Pa Uk is a former refugee who was born in Myanmar. He arrived in New Zealand in 2013, settling in sunny Nelson.
“I like it here, it’s good. I have lived in New Zealand for seven or eight years now,” Pa Uk explains. “I work in a company here, packing.”
Even though Pa Uk works fulltime, he still makes time to help people new to Nelson to learn to drive in their new city. Pa Uk and mentors like him guide people who haven’t driven in New Zealand as they get familiar with the road rules and work toward their driver’s licence.
Pa Uk has helped more than four people achieve their restricted, and in some cases, full licence. In total, more than 161 people have come through the Open Road programme in Nelson since it began in 2016.
I like teaching people. When my sister in law and her sons arrived here, I was just teaching her and then when she was confident, she took the test and they passed her.
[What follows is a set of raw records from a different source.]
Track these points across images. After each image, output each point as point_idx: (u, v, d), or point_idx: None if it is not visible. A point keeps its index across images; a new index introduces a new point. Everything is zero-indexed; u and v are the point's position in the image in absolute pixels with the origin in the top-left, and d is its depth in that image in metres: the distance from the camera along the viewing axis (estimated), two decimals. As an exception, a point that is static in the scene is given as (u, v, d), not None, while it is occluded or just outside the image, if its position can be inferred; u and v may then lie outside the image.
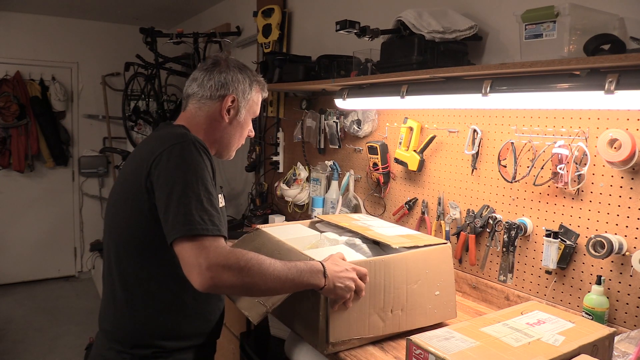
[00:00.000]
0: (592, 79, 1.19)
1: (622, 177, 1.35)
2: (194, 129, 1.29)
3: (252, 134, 1.44)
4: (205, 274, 1.01)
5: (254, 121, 1.43)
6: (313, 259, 1.23)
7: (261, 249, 1.49)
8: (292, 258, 1.32)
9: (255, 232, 1.62)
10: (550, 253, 1.46)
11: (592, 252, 1.34)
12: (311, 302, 1.28)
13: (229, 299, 1.44)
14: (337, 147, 2.43)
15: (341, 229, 1.73)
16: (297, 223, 1.80)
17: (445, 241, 1.54)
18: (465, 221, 1.76)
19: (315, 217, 1.90)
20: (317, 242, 1.64)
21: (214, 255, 1.03)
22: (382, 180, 2.13)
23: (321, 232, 1.72)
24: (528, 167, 1.54)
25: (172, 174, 1.10)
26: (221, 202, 1.30)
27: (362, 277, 1.25)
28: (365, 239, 1.57)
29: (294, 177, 2.67)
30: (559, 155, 1.43)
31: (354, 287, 1.22)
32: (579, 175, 1.41)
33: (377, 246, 1.59)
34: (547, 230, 1.48)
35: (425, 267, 1.40)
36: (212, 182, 1.16)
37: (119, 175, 1.29)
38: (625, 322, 1.35)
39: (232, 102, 1.31)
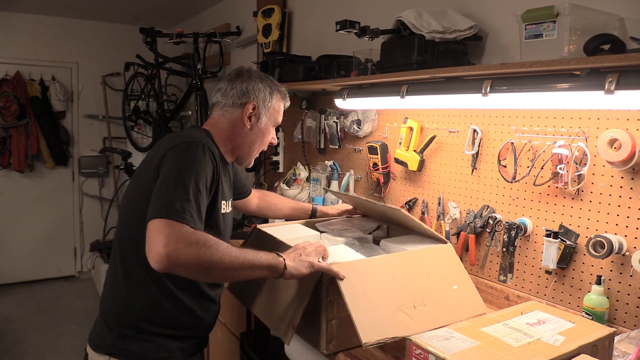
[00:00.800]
0: (592, 79, 1.19)
1: (622, 177, 1.35)
2: (217, 134, 1.39)
3: (275, 141, 1.52)
4: (162, 250, 1.04)
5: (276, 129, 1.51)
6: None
7: (261, 249, 1.49)
8: None
9: (253, 232, 1.62)
10: (550, 253, 1.46)
11: (592, 252, 1.34)
12: (313, 304, 1.28)
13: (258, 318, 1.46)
14: (337, 147, 2.43)
15: (341, 228, 1.74)
16: (296, 223, 1.80)
17: (445, 240, 1.55)
18: (465, 221, 1.76)
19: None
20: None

Margo Ruhen, New Zealand Red Cross Open Road Coordinator and Employer Liaison, noticed that Pa Uk had been teaching people in his community. She asked if he would be interested in mentoring more new drivers as a volunteer with Open Road. He was more than happy to help.
“I can speak their language, which makes it easier,” explains Pa Uk of the usefulness of being a bilingual mentor.
For Margo and the Red Cross team, mentors who can speak more than one languages are an important part of building new Kiwis’ confidence on New Zealand roads. This also often becomes an important step in their settlement journey.
“Because we are a smaller region, public transport is not frequent. There’s also a lot of agricultural work which often requires being able to travel out to rural areas,” says Margo.
As Margo explains, gaining a drivers licence also provides people with a sense of belonging and connection, as well as the practicality of being about to get children to school or the doctors.
It’s not always so easy to teach people to drive, though.
“Sometimes the first time, new drivers don’t know how to use the car so they use it in break!”, he laughs. “But the first time, I take them to a big area to learn. Then after that, we move slowly and start to drive around the road,” Pa Uk describes.
For new drivers, simply getting accustomed and comfortable in the driver’s seat can be stressful enough, without the extra demand of trying to take in information in another language. That’s when being able to explain the technicalities of maneuvers in the learners first language can make all the difference, says Margo.“Having first language mentors is worth their weight in gold.”
Become a driver training mentor
The Open Road driver training programme helps former refugees who have their Learner Licence in Auckland, Palmerston North, Nelson and Dunedin. Having a driver's licence increases former refugees’ independence and helps them secure employment.
“Our Volunteers enjoy the reward of seeing the immense difference it has made for their learner. Nothing quite like the joyous smile on the learners face when they pass,” says Margo.
Mentors must be at least 20 years old, have held a driver's licence for at least two years and be available for a minimum of 30 hours over 12 weeks to supervise a learner driver. At the moment, the team in Nelson is especially keen to hear from Spanish and Burmese speakers.
As a volunteer mentor, you will teach a former refugee learner how to drive over a 12-16 week period.
We provide full training and ongoing support with a qualified driving instructor. After the training, you will be able to supervise a learner driver in a dual-control car.
By the end of the training, the person supported will be ready to sit their restricted licence.